People using chatbots for advice, whether legal or mental health related, is an ongoing concern for the public and professional organizations. Still, Robinson says she’d be surprised if law firms were not using AI to create first drafts of petitions in debt lawsuits. In fact, businesses exist that do that.
“You do research in this area, you know that in many jurisdictions it’s a relatively small number of filers who are filing the vast number of petitions,” she says. “These firms buy up debt, they buy it for pennies on the dollar, they file a whole bunch of lawsuits. I think AI certainly makes that process easier and quicker for doing those kinds of volume filings.”
An open question, she says, is whether those petitions make a sufficient legal case and are vetted by human lawyers before being filed in court — especially considering how common it is for cases to end in a default judgment in favor of the plaintiff.

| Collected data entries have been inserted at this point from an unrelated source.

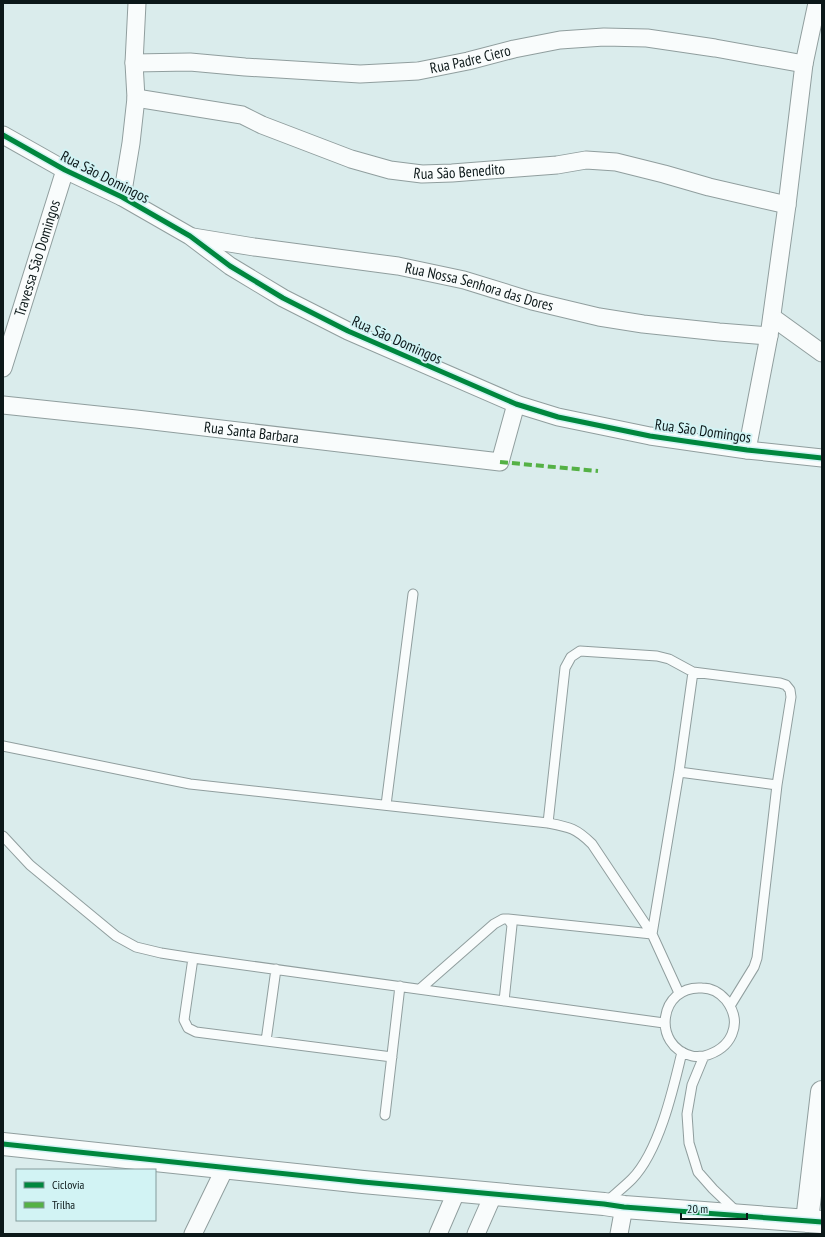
<svg xmlns="http://www.w3.org/2000/svg" width="825" height="1237" font-family="'PT Sans Narrow',sans-serif">
  <style>
    .lines { fill: none; stroke-linecap: round; stroke-linejoin: round }
    .service-casing { stroke: #909e9e; stroke-width: 11 }
    .minor-casing { stroke: #909e9e; stroke-width: 19 }
    .tertiary-casing { stroke: #909e9e; stroke-width: 24 }
    .service { stroke: #f9fcfc; stroke-width: 9 }
    .minor { stroke: #f9fcfc; stroke-width: 17 }
    .tertiary { stroke: #f9fcfc; stroke-width: 22 }
    .quiet { stroke: #54b145; stroke-width: 4; stroke-dasharray: 8 4; stroke-linecap: butt }
    .cycleway-casing { stroke: #d2f3f4; stroke-width: 8 }
    .cycleway { stroke: #00873e; stroke-width: 5 }
    .labels { text-anchor: middle; stroke-width: 4; stroke-linejoin: round; paint-order: stroke }
    .street-label { font-size: 15px; fill: #0c1819; stroke: #d2f3f4 }
  </style>
  <rect width="100%" height="100%" fill="#daecec"/>
  <g class="lines">
    <g class="service-casing">
      <path id="service" d="M3,746L190,784L548,823C569,827 576,828 592,844L652,934L679,993
        M679,772L777,785
        M386,805L413,594
        M548,823L565,668L571,657L580,651L657,656L669,659L693,672L780,683L786,685L790,690L791,697L777,785L757,958L754,967L730,1006
        M3,836L30,865L116,936L136,947L161,953L193,958L664,1023
        M508,919L652,934L679,772L693,672
        M193,958L184,1020L188,1028L196,1032L392,1057
        M420,989L494,924L503,919H508L512,925L504,1001
        M266,1041L276,969
        M704,1056C700,1056 696,1057 692,1056C651,1046 659,985 702,988C711,988 720,993 726,1000C744,1024 731,1049 704,1056L692,1085L687,1114L689,1143L698,1172L713,1189L737,1212
        M385,1115L400,986
        M606,1202C615,1194 624,1187 632,1179C659,1151 673,1090 682,1052"/>
    </g>
    <g class="minor-casing">
      <g id="minor">
        <path id="s1" d="M134,63L190,62L245,67L360,74L418,71L468,61L514,49L560,40L604,37L647,38L715,48L804,64"/>
        <path id="s2" d="M136,98L242,115L262,125L351,159L390,170L422,174L452,173L557,165L586,160L616,162L664,174L709,187L787,205"/>
        <path d="M3,135L65,170L122,197L190,236L230,266L283,298L348,331L516,404L558,417L650,436L747,450L822,458"/>
        <path d="M122,197L131,143L136,98L134,63L137,3"/>
        <path id="s3" d="M193,237L254,247L398,266L464,280L532,301L599,317L643,324L719,332L769,336"/>
        <path d="M772,317L822,353"/>
        <path id="s4" d="M3,368L65,170"/>
        <path id="s5" d="M3,405L136,419L500,462L516,404"/>
        <path d="M747,450L769,336L787,205L804,64L817,3"/>
        <path d="M193,1234L225,1168"/>
        <path d="M438,1234L457,1190"/>
        <path d="M476,1234L494,1193"/>
        <path d="M619,1234L624,1207"/>
      </g>
    </g>
    <g class="tertiary-casing">
      <path id="tertiary" d="M3,1144L363,1182L604,1204L624,1207L822,1222
        M807,1221L822,1092"/>
    </g>
    <use href="#service" class="service"/>
    <use href="#minor" class="minor"/>
    <use href="#tertiary" class="tertiary"/>
    <path class="quiet" d="M500,462L598,471"/>
    <g class="cycleway-casing">
      <path id="cycleway" d="M3,135L65,170L122,197L190,236L230,266L283,298L348,331L516,404L558,417L650,436L747,450L822,458
        M3,1144L363,1182L604,1204L624,1207L822,1222"/>
    </g>
    <use href="#cycleway" class="cycleway"/>
  </g>
  <g class="labels">
    <g class="street-label">
      <text dy="5" stroke="none"><textPath href="#s1" startOffset="338">Rua Padre Ciero</textPath></text>
      <text dy="5" stroke="none"><textPath href="#s2" startOffset="335">Rua São Benedito</textPath></text>
      <text transform="translate(105 177) rotate(27)" y="5">Rua São Domingos</text>
      <text dy="5" stroke="none"><textPath href="#s4" startOffset="115">Travessa São Domingos</textPath></text>
      <text dy="5" stroke="none"><textPath href="#s3" startOffset="291">Rua Nossa Senhora das Dores</textPath></text>
      <text transform="translate(397 340) rotate(24)" y="5">Rua São Domingos</text>
      <text transform="translate(703 431) rotate(8)" y="5">Rua São Domingos</text>
      <text dy="5" stroke="none"><textPath href="#s5" startOffset="250">Rua Santa Barbara</textPath></text>
    </g>
  </g>
  <rect width="825" height="1237" fill="none" stroke="#0c1819" stroke-width="8"/>
  <rect x="16" y="1169" width="140" height="52" fill="#d2f3f4" stroke="#839b9c"/>
  <rect x="24" y="1182" width="20" height="6" fill="#00873e" stroke="#839b9c"/>
  <text x="52" y="1189" font-size="12" fill="#0c1819">Ciclovia</text>
  <rect x="24" y="1202" width="20" height="6" fill="#54b145" stroke="#839b9c"/>
  <text x="52" y="1209" font-size="12" fill="#0c1819">Trilha</text>
  <path d="M681 1213v6h66v-6" fill="none" stroke="#0c1819" stroke-width="2"/>
  <text x="687" y="1213" font-size="12" fill="#0c1819" stroke="#d2f3f4" stroke-width="3" paint-order="stroke">20 m</text>
</svg>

“The whole system is built on being an adversarial system,” Robinson says. “But when that system breaks down, there’s a real risk that insufficient petitions are getting default judgments.”
Potential solutions for state governments
Journalists covering debt lawsuits should understand their state laws on the topic, as they can vary widely and affect which types of debt lenders may sue over. LawAtlas out of Temple University’s Center for Public Health Law Research is a good source to start to get a handle on your state’s laws.
The Pew Charitable Trusts’ Courts & Communities project offers an overview of steps they say state legislators and courts can take to improve defendant participation in debt cases. These include:
- Using GPS tracking to show that people delivering paperwork for courts attempted to serve debtors being sued.
- Enacting legal standards to make sure debt lawsuit petitions are legitimate.
- Eliminating the need for a formal written response to debt lawsuits and automatically scheduling hearings.
- Automatically applying state legal protections related to garnishments, instead of making debtors request those protections.
Connecticut is one state that has tried to improve its debt lawsuit regulations. In 2011, the state mandated that plaintiffs present more complete evidence when attempting to sue debtors, in an effort to reduce frivolous lawsuits.
“The reforms led to a decrease of approximately 10 filings per quarter by third-party plaintiffs relative to first-party plaintiffs, suggesting that the heightened documentation requirements may have deterred meritless lawsuits,” write the authors of a 2024 report from the Debt Collection Lab.
Still, when the authors randomly selected 88 lawsuits brought by debt buyers from 2021 to 2022, they found not one case where the debt buyers complied with all the documentation requirements.
“Despite the noncompliance, in most cases the debt buyer obtained a default judgment,” the authors write. “This is a failure of plaintiff compliance, but responsibility also lies with the courts as — per the rules and statute, judgments are not supposed to have been entered in these cases.”